La prescrizione non è una causa ma un effetto
Due cose che ci insegnano il caso del processo a Giulio Andreotti e la commissione d’inchiesta sul caso Sindona
La polemica sulla prescrizione ha fra l’altro causato un ritorno di attenzione sul processo a Giulio Andreotti. L’avvocata, e ministro, Giulia Bongiorno che sulla prescrizione si è schierata contro il suo collega di governo Bonafede, è un po’ la responsabile di questo curioso effetto collaterale. La sua esultanza alla lettura della sentenza è rimasta impressa e ora viene ritirata fuori come esempio plastico di chi vuol gabellare una condanna evitata solo grazie al fattore tempo per una assoluzione.
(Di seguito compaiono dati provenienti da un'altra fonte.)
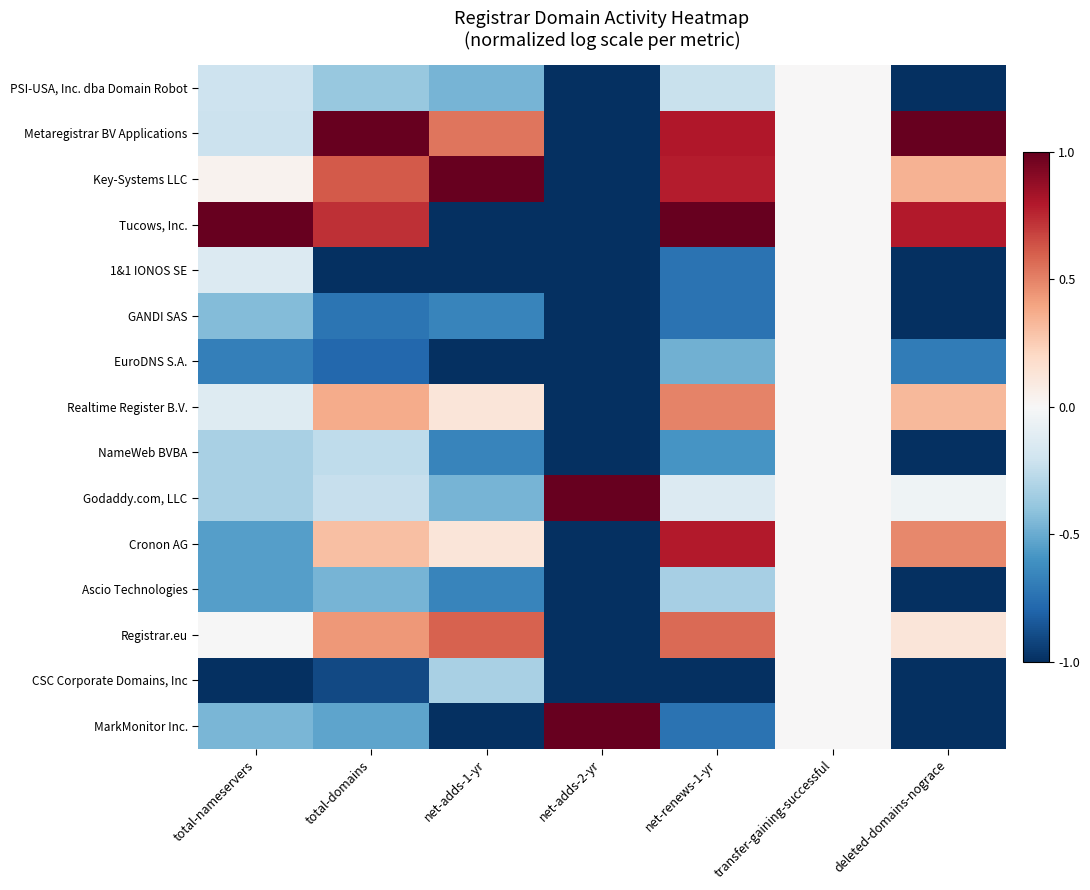

Reading left to right, what are all the values shown in this chart?

PSI-USA, Inc. dba Domain Robot: total-nameservers=-0.2	total-domains=-0.4	net-adds-1-yr=-0.5	net-adds-2-yr=-1.0	net-renews-1-yr=-0.2	transfer-gaining-successful=0.0	deleted-domains-nograce=-1.0
Metaregistrar BV Applications: total-nameservers=-0.2	total-domains=1.0	net-adds-1-yr=0.5	net-adds-2-yr=-1.0	net-renews-1-yr=0.8	transfer-gaining-successful=0.0	deleted-domains-nograce=1.0
Key-Systems LLC: total-nameservers=0.0	total-domains=0.6	net-adds-1-yr=1.0	net-adds-2-yr=-1.0	net-renews-1-yr=0.8	transfer-gaining-successful=0.0	deleted-domains-nograce=0.3
Tucows, Inc.: total-nameservers=1.0	total-domains=0.7	net-adds-1-yr=-1.0	net-adds-2-yr=-1.0	net-renews-1-yr=1.0	transfer-gaining-successful=0.0	deleted-domains-nograce=0.8
1&1 IONOS SE: total-nameservers=-0.1	total-domains=-1.0	net-adds-1-yr=-1.0	net-adds-2-yr=-1.0	net-renews-1-yr=-0.7	transfer-gaining-successful=0.0	deleted-domains-nograce=-1.0
GANDI SAS: total-nameservers=-0.4	total-domains=-0.7	net-adds-1-yr=-0.7	net-adds-2-yr=-1.0	net-renews-1-yr=-0.7	transfer-gaining-successful=0.0	deleted-domains-nograce=-1.0
EuroDNS S.A.: total-nameservers=-0.7	total-domains=-0.8	net-adds-1-yr=-1.0	net-adds-2-yr=-1.0	net-renews-1-yr=-0.5	transfer-gaining-successful=0.0	deleted-domains-nograce=-0.7
Realtime Register B.V.: total-nameservers=-0.1	total-domains=0.4	net-adds-1-yr=0.1	net-adds-2-yr=-1.0	net-renews-1-yr=0.5	transfer-gaining-successful=0.0	deleted-domains-nograce=0.3
NameWeb BVBA: total-nameservers=-0.3	total-domains=-0.3	net-adds-1-yr=-0.7	net-adds-2-yr=-1.0	net-renews-1-yr=-0.6	transfer-gaining-successful=0.0	deleted-domains-nograce=-1.0
Godaddy.com, LLC: total-nameservers=-0.3	total-domains=-0.2	net-adds-1-yr=-0.5	net-adds-2-yr=1.0	net-renews-1-yr=-0.1	transfer-gaining-successful=0.0	deleted-domains-nograce=-0.0
Cronon AG: total-nameservers=-0.6	total-domains=0.3	net-adds-1-yr=0.1	net-adds-2-yr=-1.0	net-renews-1-yr=0.8	transfer-gaining-successful=0.0	deleted-domains-nograce=0.5
Ascio Technologies: total-nameservers=-0.6	total-domains=-0.5	net-adds-1-yr=-0.7	net-adds-2-yr=-1.0	net-renews-1-yr=-0.3	transfer-gaining-successful=0.0	deleted-domains-nograce=-1.0
Registrar.eu: total-nameservers=-0.0	total-domains=0.4	net-adds-1-yr=0.6	net-adds-2-yr=-1.0	net-renews-1-yr=0.6	transfer-gaining-successful=0.0	deleted-domains-nograce=0.1
CSC Corporate Domains, Inc: total-nameservers=-1.0	total-domains=-0.9	net-adds-1-yr=-0.3	net-adds-2-yr=-1.0	net-renews-1-yr=-1.0	transfer-gaining-successful=0.0	deleted-domains-nograce=-1.0
MarkMonitor Inc.: total-nameservers=-0.5	total-domains=-0.5	net-adds-1-yr=-1.0	net-adds-2-yr=1.0	net-renews-1-yr=-0.7	transfer-gaining-successful=0.0	deleted-domains-nograce=-1.0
Una cosa va detta subito a scanso di equivoci: ha ragione chi sostiene che Andreotti è stato assolto solo dall’accusa di connivenza con la mafia dei corleonesi ma la sentenza afferma la sua colpevole frequentazione con la precedente gestione di Cosa nostra. L’ex procuratore Caselli e il suo allora aggiunto Lo Forte hanno dedicato, all’inizio di quest’anno, un libro alla questione e c’è poco da aggiungere su questo aspetto.
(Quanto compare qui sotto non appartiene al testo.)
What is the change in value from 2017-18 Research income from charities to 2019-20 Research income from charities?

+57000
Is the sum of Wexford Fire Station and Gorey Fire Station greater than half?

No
Il fatto è che quel processo fu inutile e foriero della peggiore demagogia negli anni successivi. La sentenza almeno, attraverso la prescrizione, segnala il tempo della mutazione dei rapporti fra mafia e politica. La soluzione del problema avrebbe potuto essere politica e più vicina ai fatti. L’occasione si presentò dieci anni prima con la commissione d’inchiesta sul caso Sindona quando il parlamento salvò Andreotti col voto congiunto di Dc, Pci e, ahimè, Psi dalle accuse del radicale Massimo Teodori. Fu un voto ispirato dalla realpolitik, chi lo nega, ma insegna che i garantisti non sono sempre innocentisti e che quando la politica perde un’occasione, alle lunghe la paga. Insegna anche che la prescrizione non è una causa ma, semmai, un effetto.